The problem is that students need to learn the “important subjects” to be able to pass the university entrance exams. Meanwhile, they can “throw the knowledge about history and geography away” right after finishing high school.

Forty percent of polled history teachers said they feel sad about their students’ indifference to history.

However, analysts believe that it is unfair to attribute the students’ indifference to social sciences to their pragmatism.
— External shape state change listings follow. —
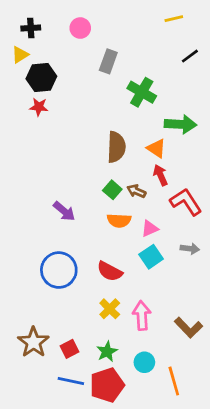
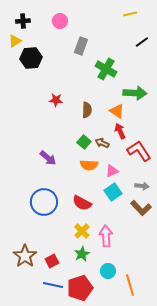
red star: (39, 107) -> (56, 100), moved
brown semicircle: (116, 147) -> (87, 110), size x0.7
brown L-shape: (189, 328) -> (141, 208), moved
green star: (107, 352) -> (82, 254), moved

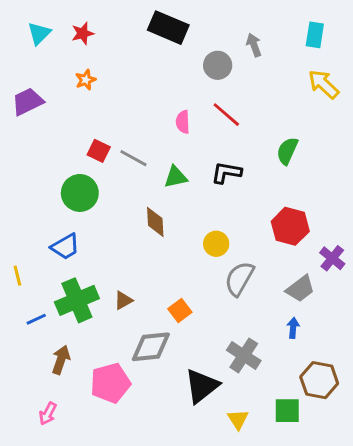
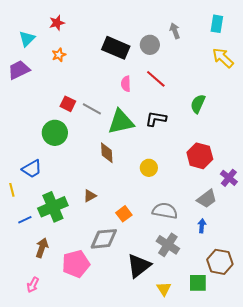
black rectangle: (168, 28) -> (116, 48), moved
cyan triangle: (39, 33) -> (27, 39), moved
green triangle: (176, 177) -> (121, 122), size x1.6
blue trapezoid: (65, 247) -> (32, 169), moved
gray semicircle: (239, 279) -> (165, 211), moved, turned 70
brown triangle: (123, 300) -> (90, 196), moved

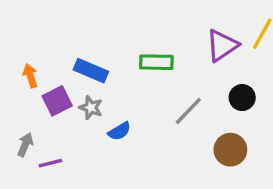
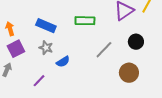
purple square: (57, 101) -> (16, 49), moved
purple line: (50, 163) -> (39, 81), moved, turned -32

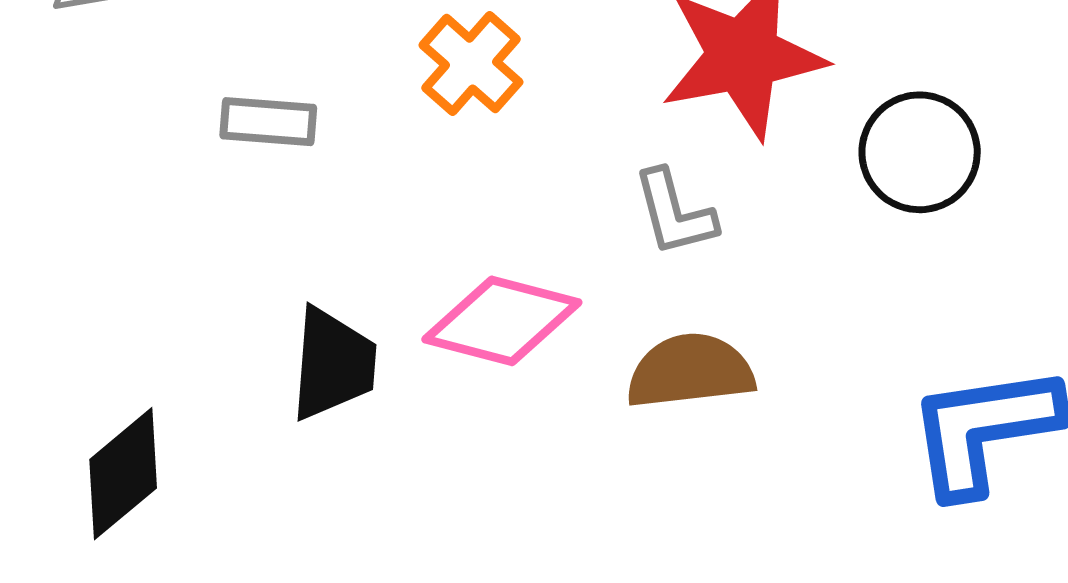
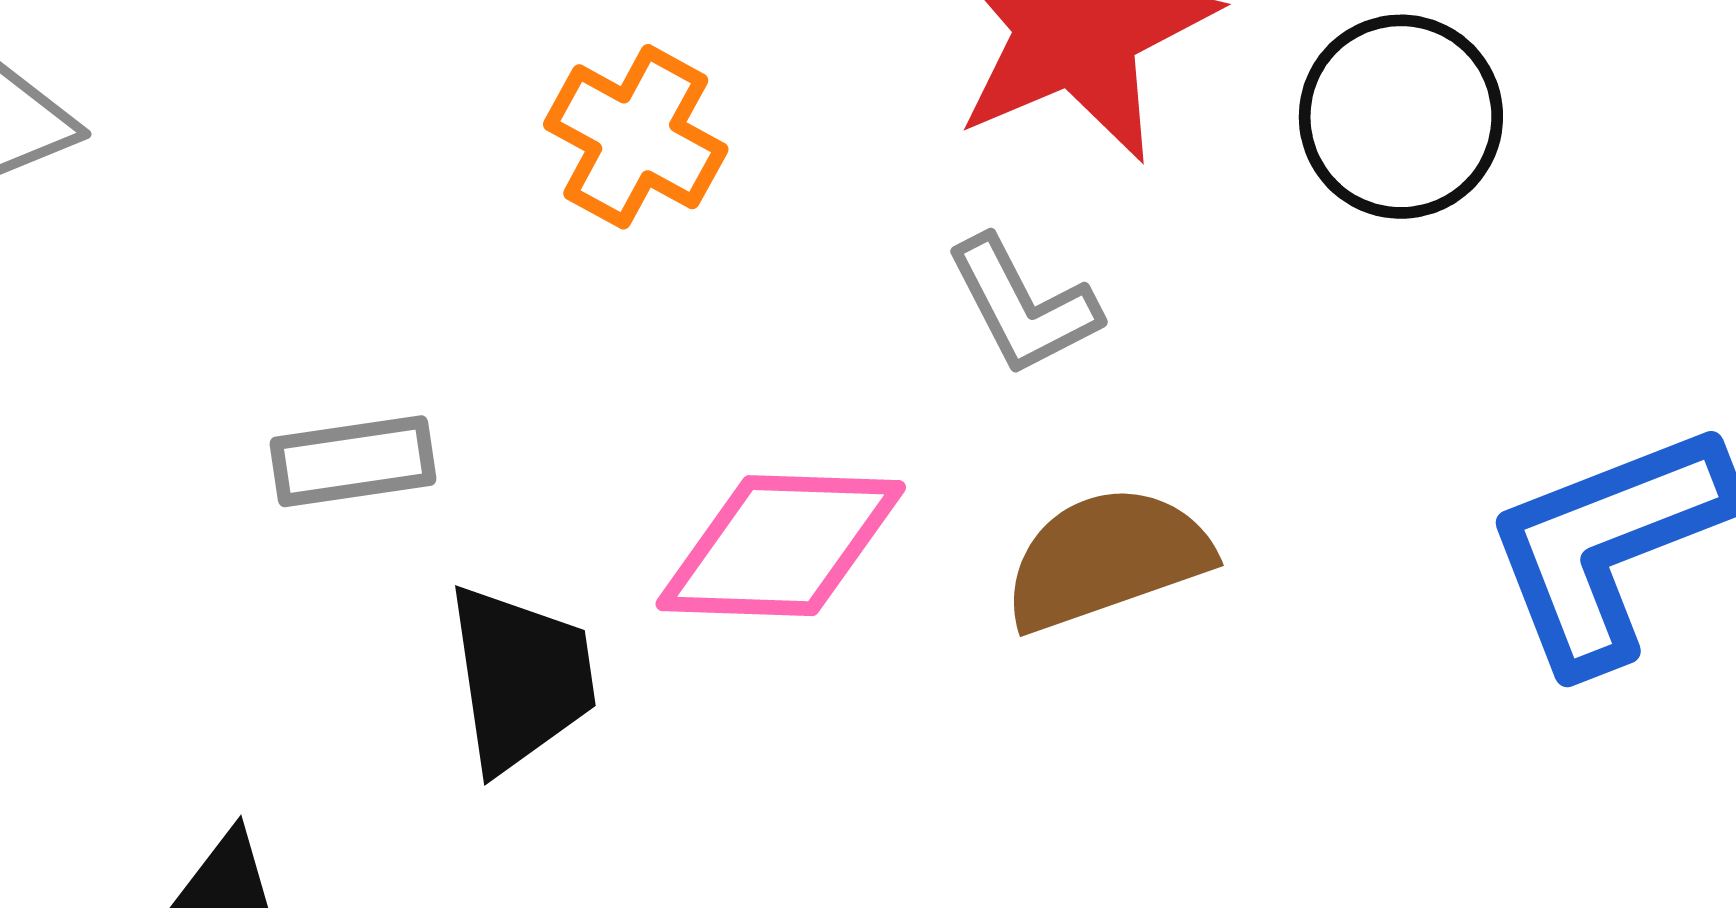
gray rectangle: (268, 122) -> (353, 461), moved

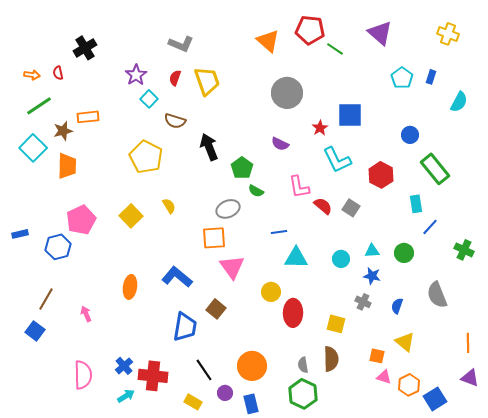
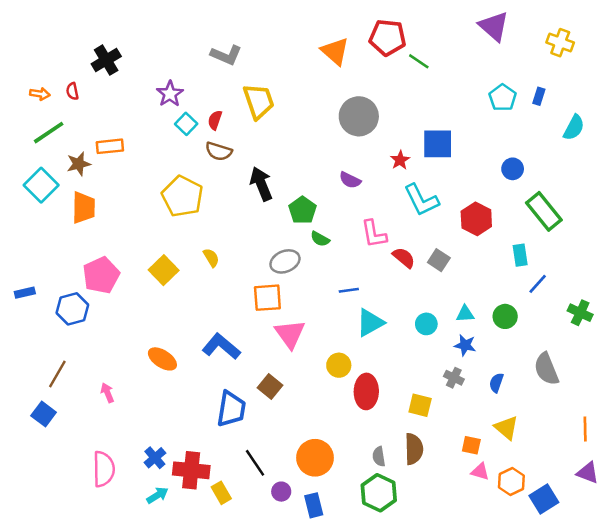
purple triangle: (380, 33) -> (494, 26), moved
red semicircle: (175, 78) -> (215, 120), moved
cyan triangle: (296, 258) -> (370, 323), turned -30
orange ellipse: (130, 287) -> (162, 359), turned -65
yellow rectangle: (193, 402) -> (221, 493), moved, turned 30

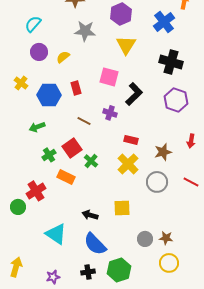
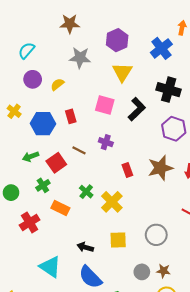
black L-shape: (134, 94) -> (137, 109), moved
red rectangle: (131, 140) -> (127, 170), turned 56
red square: (72, 148) -> (56, 163), moved
brown star: (163, 152) -> (160, 168), moved, size x1.4
yellow cross: (128, 164) -> (112, 202), moved
gray circle: (157, 182) -> (156, 235), moved
green circle: (18, 207) -> (11, 193), moved

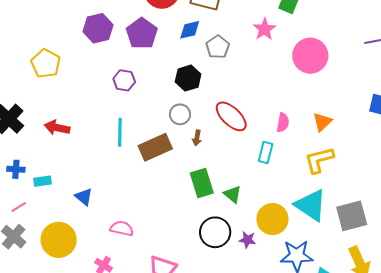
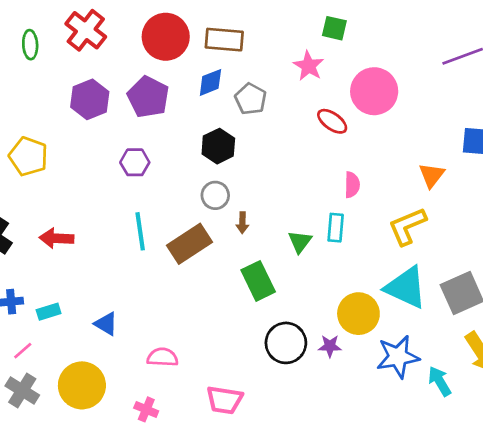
red ellipse: (231, 116) -> (332, 121), moved, size x0.7
orange triangle: (322, 122) -> (432, 175), moved
green triangle: (233, 194) -> (300, 242), moved, turned 36

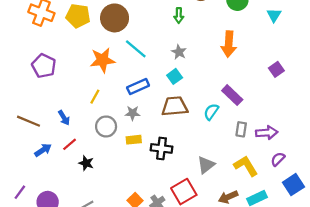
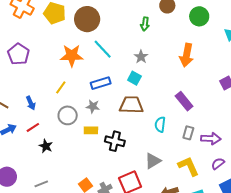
cyan square: (175, 76) -> (134, 78), turned -32
cyan semicircle: (211, 112) -> (160, 124), moved, turned -35

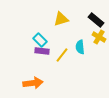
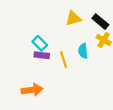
yellow triangle: (61, 19) -> (73, 18), moved
yellow line: (62, 55) -> (64, 60), turned -56

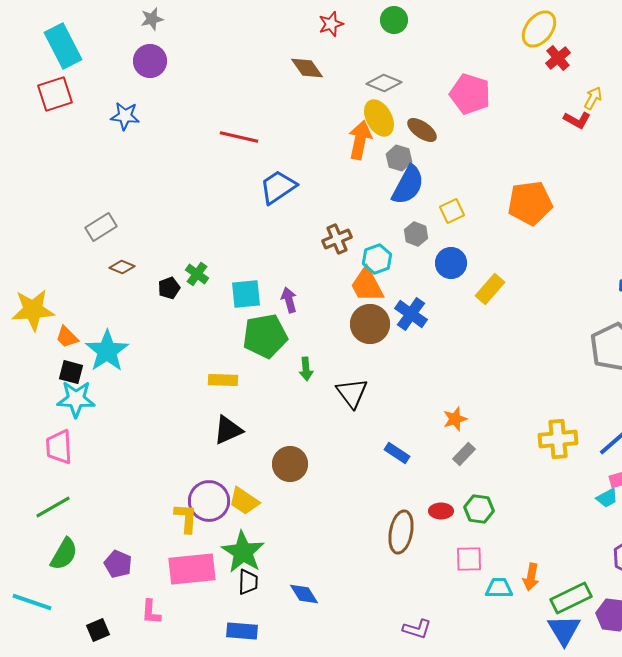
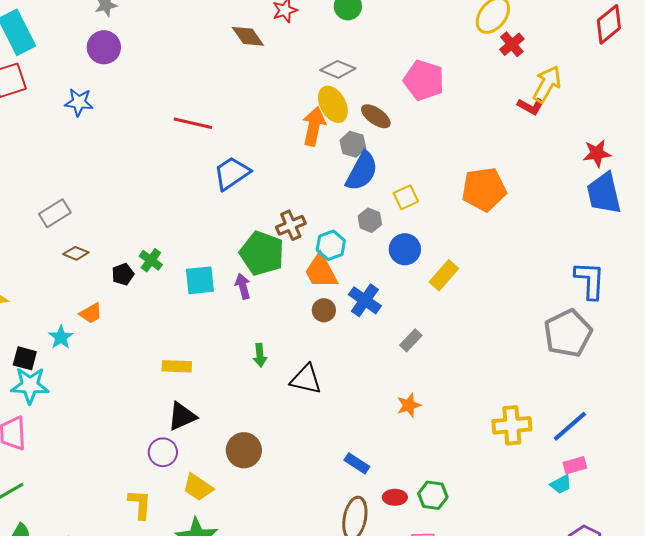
brown diamond: (307, 68) -> (248, 36), moved
yellow arrow: (593, 98) -> (547, 84), size x1.6
brown circle: (370, 324) -> (324, 310), size x0.6
green pentagon: (265, 336) -> (262, 253), moved, turned 30
orange trapezoid: (67, 337) -> (91, 313), moved, turned -75
cyan star: (107, 351) -> (61, 337), size x0.6
black triangle: (352, 393) -> (306, 379), turned -40
blue rectangle: (397, 453) -> (357, 463), moved
gray rectangle: (464, 454) -> (411, 340), moved
purple circle: (209, 501) -> (163, 452), moved, size x0.7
They said that it is necessary to reconsider the curricula and the content of history textbooks instead of blaming students.

Dr Ha Minh Hong, History Dean of the HCM City University of Social Sciences and Humanity, noted that the textbooks are too academic, and laden with complicated theories.

“12th graders, for example, are required to draw the lesson about revolutionary violence or revolutionary struggle,” Hong said. “Meanwhile, these are quite complicated issues, which should be research subjects for politicians or propaganda officers”.

Given such circumstances, it is understandable that high school students, who do not have much experience, would rather learn everything by heart and write down what they’ve memorized on their exam papers, rather than express their viewpoints.

Professor Phan Huy Le, Chair of the History Science Association, also commented that with the current teaching methods, curricula, textbooks and teaching staff, it is understandable why history is not welcomed.

Le stressed that students should not be criticized that they are too practical and that they do not have patriotism and national pride. They are tired of history not because Vietnamese history is boring, but because the teaching method is.

He also said that students did not register to sit the history exam not because they hated the subject. A 12th grader of Luong The Vinh High School, where no students plan to sit the history exam, wrote to his teacher, saying that he loves history now and that the subject turns out to be very interesting.